I’m going to have to invest in a cheap handicam at some point, so that I can set it up to watch various livestocks be cute as B-roll for various of the videos. I also want to do two-camera cooking show-style videos. I’ll probably need a microphone too. And honestly a drone cam would be incredibly useful too. I’m trying not to spend a jillion dollars though because none of this is going to be paid work, it’s all just for the farm, and. Yeah.
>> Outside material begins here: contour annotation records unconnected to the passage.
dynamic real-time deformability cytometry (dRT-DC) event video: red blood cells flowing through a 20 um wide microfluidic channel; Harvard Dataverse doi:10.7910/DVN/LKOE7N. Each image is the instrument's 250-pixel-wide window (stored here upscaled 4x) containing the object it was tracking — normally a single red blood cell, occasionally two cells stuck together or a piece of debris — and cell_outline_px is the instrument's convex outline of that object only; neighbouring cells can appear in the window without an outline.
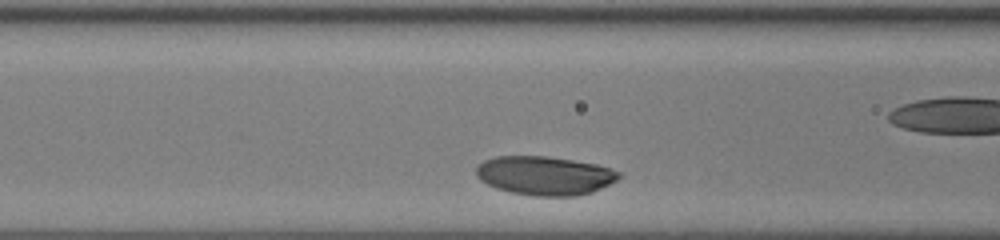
{"species": "human", "species_latin": "Homo sapiens", "temperature_condition": "room temperature", "stored_images_in_passage": 33, "camera_frame_rate_fps": 3000, "um_per_image_px": 0.085, "donor": {"sex": "female"}, "frame": {"image": 1, "passage_image": 10, "time_ms": 3.0, "image_size_px": [1000, 240], "cell_outline_px": [[620, 176], [616, 180], [592, 192], [576, 196], [532, 196], [512, 192], [496, 188], [480, 180], [476, 176], [476, 168], [484, 160], [496, 156], [548, 156], [596, 164], [612, 168], [620, 172]], "centroid_in_image_um": [46.29, 14.92], "position_along_channel_um": 120.3, "area_um2": 32.25}, "authors_computed_cell_mechanics": {"area_um2": 33.524, "velocity_mm_per_s": 3.4231, "shape_relaxation_time_tau1_ms": 1.2596, "shape_relaxation_time_tau2_ms": null, "deformation_change_tau1": 0.053, "deformation_change_tau2": null}}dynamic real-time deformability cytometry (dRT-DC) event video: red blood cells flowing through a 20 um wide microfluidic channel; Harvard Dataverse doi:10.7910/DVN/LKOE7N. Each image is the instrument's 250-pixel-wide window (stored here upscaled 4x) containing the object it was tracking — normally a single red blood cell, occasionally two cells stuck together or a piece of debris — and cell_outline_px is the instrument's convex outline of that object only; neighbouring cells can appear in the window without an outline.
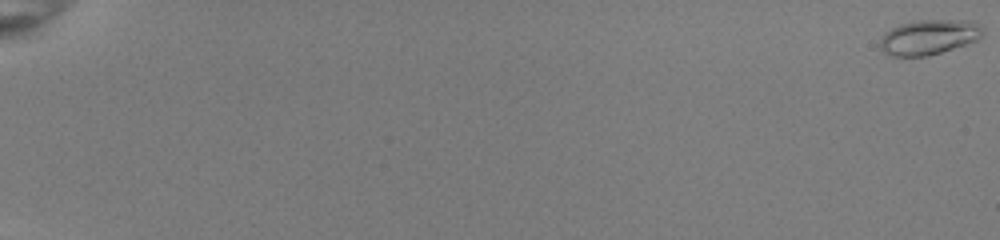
{"species": "common noctule bat (a hibernating species)", "species_latin": "Nyctalus noctula", "temperature_condition": "room temperature", "stored_images_in_passage": 55, "camera_frame_rate_fps": 3000, "um_per_image_px": 0.085, "animal": {"sex": "female", "body_mass_g": 22.0, "forearm_length_mm": 56.7}, "frame": {"image": 1, "passage_image": 1, "time_ms": 0.0, "image_size_px": [1000, 240], "cell_outline_px": [[984, 36], [976, 40], [928, 56], [888, 56], [880, 48], [880, 36], [884, 32], [900, 24], [920, 20], [972, 20], [984, 28]], "centroid_in_image_um": [78.95, 3.15], "position_along_channel_um": 6.1, "area_um2": 21.04}}
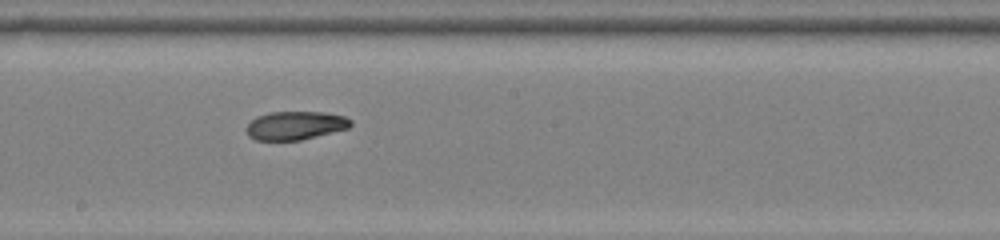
{"frame": {"image": 2, "passage_image": 34, "time_ms": 11.0, "image_size_px": [1000, 240], "cell_outline_px": [[352, 124], [348, 128], [300, 140], [256, 140], [248, 136], [244, 128], [256, 116], [268, 112], [324, 112], [344, 116], [352, 120]], "centroid_in_image_um": [25.07, 10.66], "position_along_channel_um": 223.1, "area_um2": 17.34}}
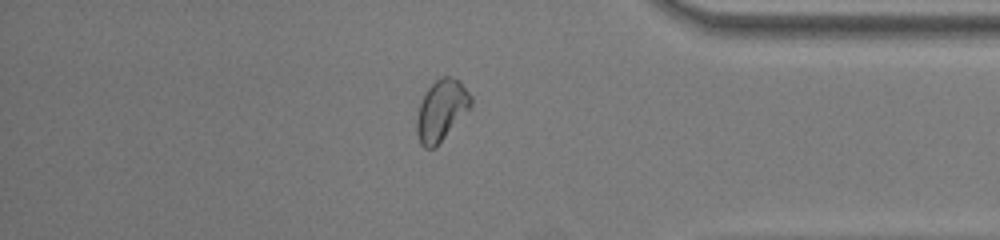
{"frame": {"image": 3, "passage_image": 48, "time_ms": 15.667, "image_size_px": [1000, 240], "cell_outline_px": [[472, 108], [436, 148], [424, 148], [420, 144], [416, 132], [416, 116], [420, 104], [428, 88], [440, 76], [448, 76], [460, 80], [472, 96]], "centroid_in_image_um": [37.55, 9.4], "position_along_channel_um": 397.7, "area_um2": 19.71}}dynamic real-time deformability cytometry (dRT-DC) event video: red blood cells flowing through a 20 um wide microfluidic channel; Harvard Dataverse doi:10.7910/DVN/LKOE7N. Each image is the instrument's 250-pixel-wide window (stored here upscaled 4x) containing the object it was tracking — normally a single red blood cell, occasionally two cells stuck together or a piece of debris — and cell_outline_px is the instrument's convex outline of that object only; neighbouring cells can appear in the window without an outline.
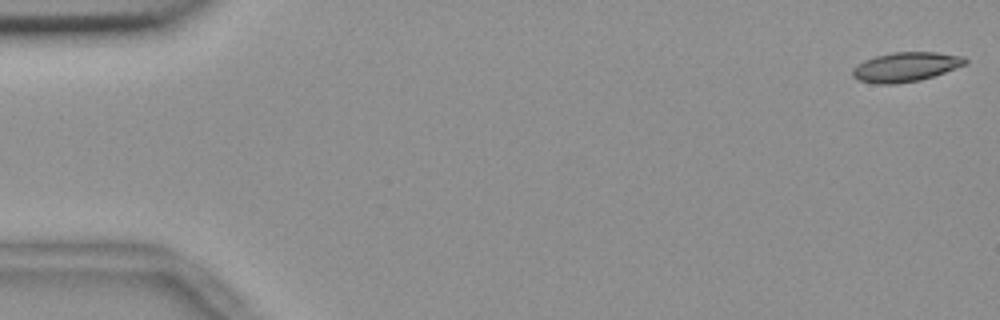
{"species": "common noctule bat (a hibernating species)", "species_latin": "Nyctalus noctula", "temperature_condition": "room temperature", "stored_images_in_passage": 56, "segment_of_instrument_passage": [1, 2], "camera_frame_rate_fps": 3000, "um_per_image_px": 0.085, "animal": {"sex": "female", "body_mass_g": 18.4}, "frame": {"image": 1, "passage_image": 1, "time_ms": 0.0, "image_size_px": [1000, 320], "cell_outline_px": [[968, 60], [964, 64], [944, 72], [920, 80], [892, 84], [876, 84], [860, 80], [852, 76], [852, 68], [856, 64], [864, 60], [876, 56], [892, 52], [936, 52], [964, 56]], "centroid_in_image_um": [76.94, 5.68], "position_along_channel_um": 8.1, "area_um2": 19.19}}
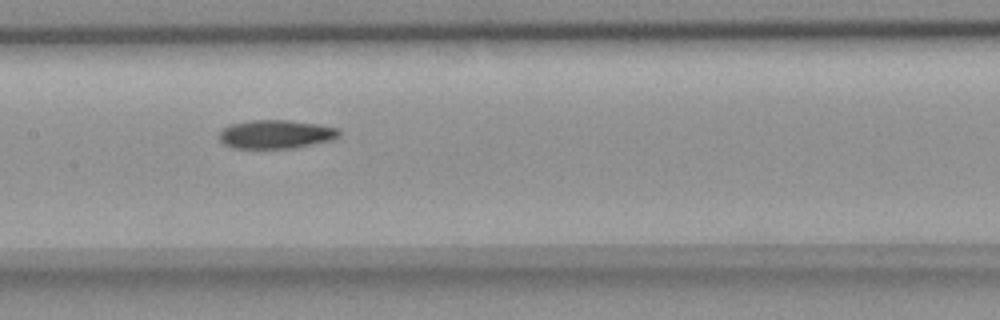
{"frame": {"image": 2, "passage_image": 27, "time_ms": 8.667, "image_size_px": [1000, 320], "cell_outline_px": [[340, 136], [332, 140], [292, 148], [232, 148], [224, 144], [220, 140], [220, 132], [224, 128], [232, 124], [248, 120], [284, 120], [320, 124], [336, 128], [340, 132]], "centroid_in_image_um": [23.45, 11.41], "position_along_channel_um": 183.9, "area_um2": 19.88}}
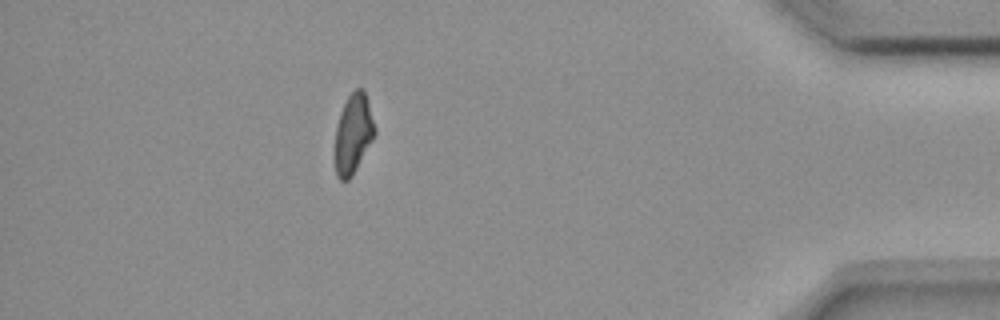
{"frame": {"image": 3, "passage_image": 49, "time_ms": 16.0, "image_size_px": [1000, 320], "cell_outline_px": [[376, 132], [372, 140], [352, 176], [348, 180], [340, 180], [336, 176], [332, 156], [336, 128], [340, 112], [348, 96], [356, 88], [364, 88], [376, 128]], "centroid_in_image_um": [29.98, 11.4], "position_along_channel_um": 405.2, "area_um2": 18.9}}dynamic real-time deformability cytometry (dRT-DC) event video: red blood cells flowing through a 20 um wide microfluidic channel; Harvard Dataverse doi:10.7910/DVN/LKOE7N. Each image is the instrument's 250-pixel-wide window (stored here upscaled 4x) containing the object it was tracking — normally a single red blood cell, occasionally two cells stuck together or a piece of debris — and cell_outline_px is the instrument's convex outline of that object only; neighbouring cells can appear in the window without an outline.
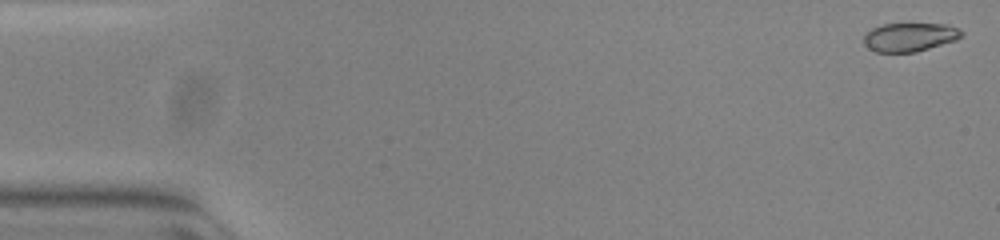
{"species": "common noctule bat (a hibernating species)", "species_latin": "Nyctalus noctula", "temperature_condition": "warm", "stored_images_in_passage": 53, "camera_frame_rate_fps": 3000, "um_per_image_px": 0.085, "animal": {"sex": "female", "body_mass_g": 23.0, "forearm_length_mm": 53.4}, "frame": {"image": 1, "passage_image": 1, "time_ms": 0.0, "image_size_px": [1000, 240], "cell_outline_px": [[964, 36], [956, 40], [916, 52], [876, 52], [868, 48], [864, 44], [864, 36], [872, 28], [884, 24], [948, 24], [964, 32]], "centroid_in_image_um": [77.34, 3.15], "position_along_channel_um": 7.7, "area_um2": 16.3}}
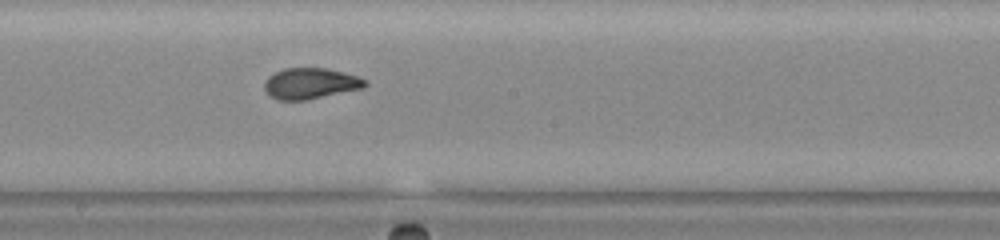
{"frame": {"image": 2, "passage_image": 29, "time_ms": 9.333, "image_size_px": [1000, 240], "cell_outline_px": [[368, 84], [364, 88], [304, 100], [276, 100], [268, 96], [264, 88], [264, 84], [268, 76], [284, 68], [328, 68], [356, 76], [364, 80]], "centroid_in_image_um": [26.34, 7.1], "position_along_channel_um": 221.9, "area_um2": 18.09}}
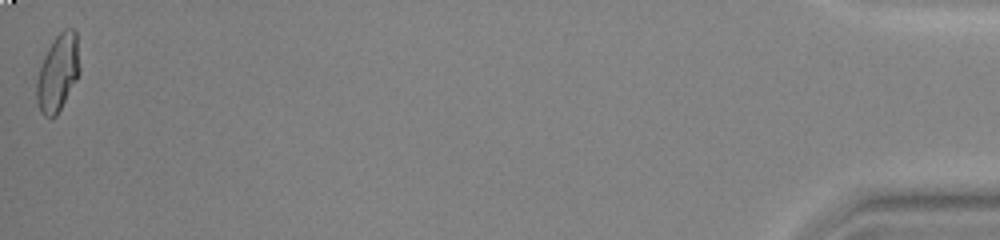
{"frame": {"image": 3, "passage_image": 53, "time_ms": 17.333, "image_size_px": [1000, 240], "cell_outline_px": [[80, 72], [76, 80], [56, 116], [44, 116], [40, 112], [36, 100], [36, 80], [44, 56], [48, 48], [56, 36], [64, 28], [72, 28], [76, 32], [80, 68]], "centroid_in_image_um": [4.91, 6.18], "position_along_channel_um": 430.3, "area_um2": 19.13}}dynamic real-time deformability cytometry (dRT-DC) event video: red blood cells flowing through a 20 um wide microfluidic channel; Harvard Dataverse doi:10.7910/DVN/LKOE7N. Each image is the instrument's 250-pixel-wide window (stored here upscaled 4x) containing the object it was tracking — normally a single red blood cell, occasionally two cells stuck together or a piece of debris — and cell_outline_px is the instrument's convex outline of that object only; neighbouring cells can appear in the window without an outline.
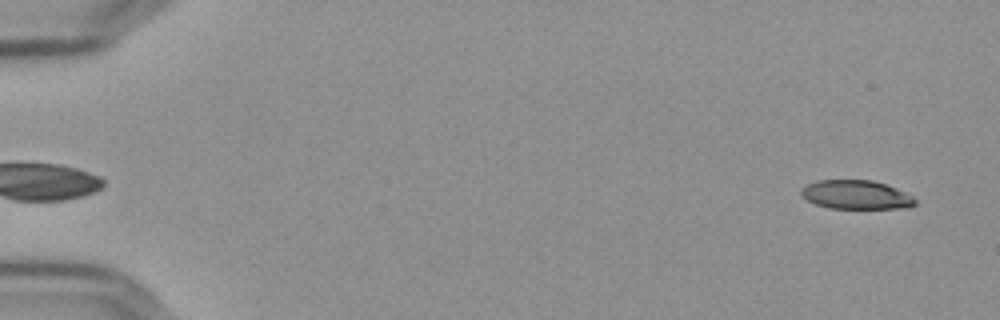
{"species": "Egyptian fruit bat (a non-hibernating species)", "species_latin": "Rousettus aegyptiacus", "temperature_condition": "cold", "stored_images_in_passage": 56, "camera_frame_rate_fps": 3000, "um_per_image_px": 0.085, "frame": {"image": 1, "passage_image": 3, "time_ms": 0.667, "image_size_px": [1000, 320], "cell_outline_px": [[916, 204], [908, 208], [828, 208], [816, 204], [800, 196], [800, 188], [816, 180], [872, 180], [896, 188], [912, 196], [916, 200]], "centroid_in_image_um": [72.74, 16.55], "position_along_channel_um": 12.3, "area_um2": 19.19}}
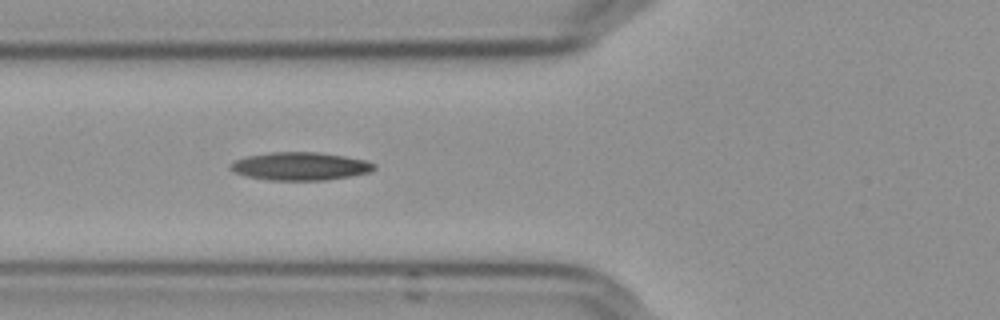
{"frame": {"image": 2, "passage_image": 22, "time_ms": 7.0, "image_size_px": [1000, 320], "cell_outline_px": [[376, 168], [368, 172], [352, 176], [324, 180], [268, 180], [248, 176], [232, 172], [228, 168], [228, 164], [236, 160], [248, 156], [268, 152], [316, 152], [344, 156], [364, 160], [376, 164]], "centroid_in_image_um": [25.48, 14.13], "position_along_channel_um": 100.3, "area_um2": 23.47}}
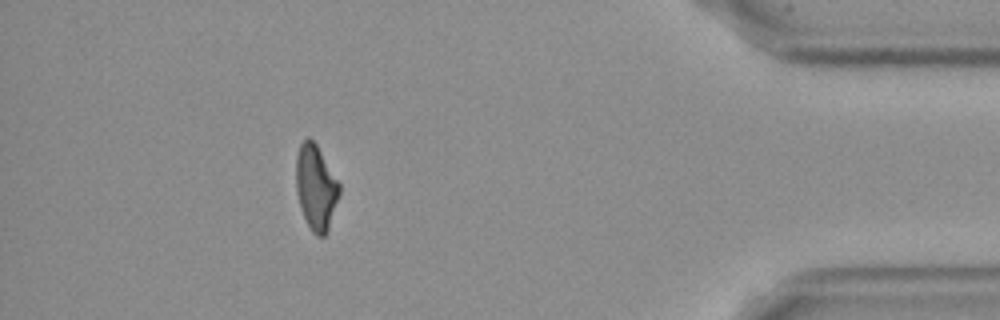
{"frame": {"image": 3, "passage_image": 51, "time_ms": 16.667, "image_size_px": [1000, 320], "cell_outline_px": [[340, 192], [328, 232], [324, 236], [316, 236], [312, 232], [304, 216], [300, 204], [296, 188], [296, 156], [300, 144], [308, 136], [316, 144], [340, 184]], "centroid_in_image_um": [26.86, 15.94], "position_along_channel_um": 408.3, "area_um2": 21.27}, "authors_computed_cell_mechanics": {"area_um2": 22.0796, "velocity_mm_per_s": 3.6432, "shape_relaxation_time_tau1_ms": null, "shape_relaxation_time_tau2_ms": 5.3903, "deformation_change_tau1": null, "deformation_change_tau2": 0.1421}}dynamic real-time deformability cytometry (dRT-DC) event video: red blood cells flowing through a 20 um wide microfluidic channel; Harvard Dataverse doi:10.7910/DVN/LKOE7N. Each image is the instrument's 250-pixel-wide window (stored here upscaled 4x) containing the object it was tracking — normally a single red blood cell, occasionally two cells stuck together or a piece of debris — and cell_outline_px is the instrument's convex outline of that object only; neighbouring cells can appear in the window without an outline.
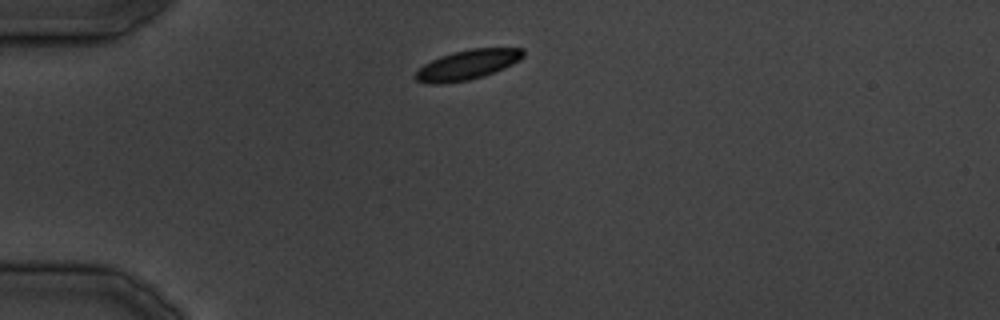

But here’s the thing. I’m not selling the videos, and they’re not precisely advertisements, per se, but. Cute fun aesthetic shit like that can go viral, or at least be pretty widely viewed in various digital communities, and that is valuable both for promoting the actual farm itself (veggie share signups, meat sales, egg sales, local support, future possible kickstarter-style campaigns and the like) but also for promoting all the ideals the farm is run by– sustainable local foodways, organic methods, the whole concept of a farm share/CSA, and so on. So that’s how I’m spinning this, at least to myself.
The vegetable manager actually has a real live bachelor’s degree in animation. He minored in, like, cinematography. His career as a farmer has come wildly out of left field, if you just look at his transcript. So I bet I’ll have an ally in this. And a knowledgeable one; his father was a successful commercial photographer for much of his childhood.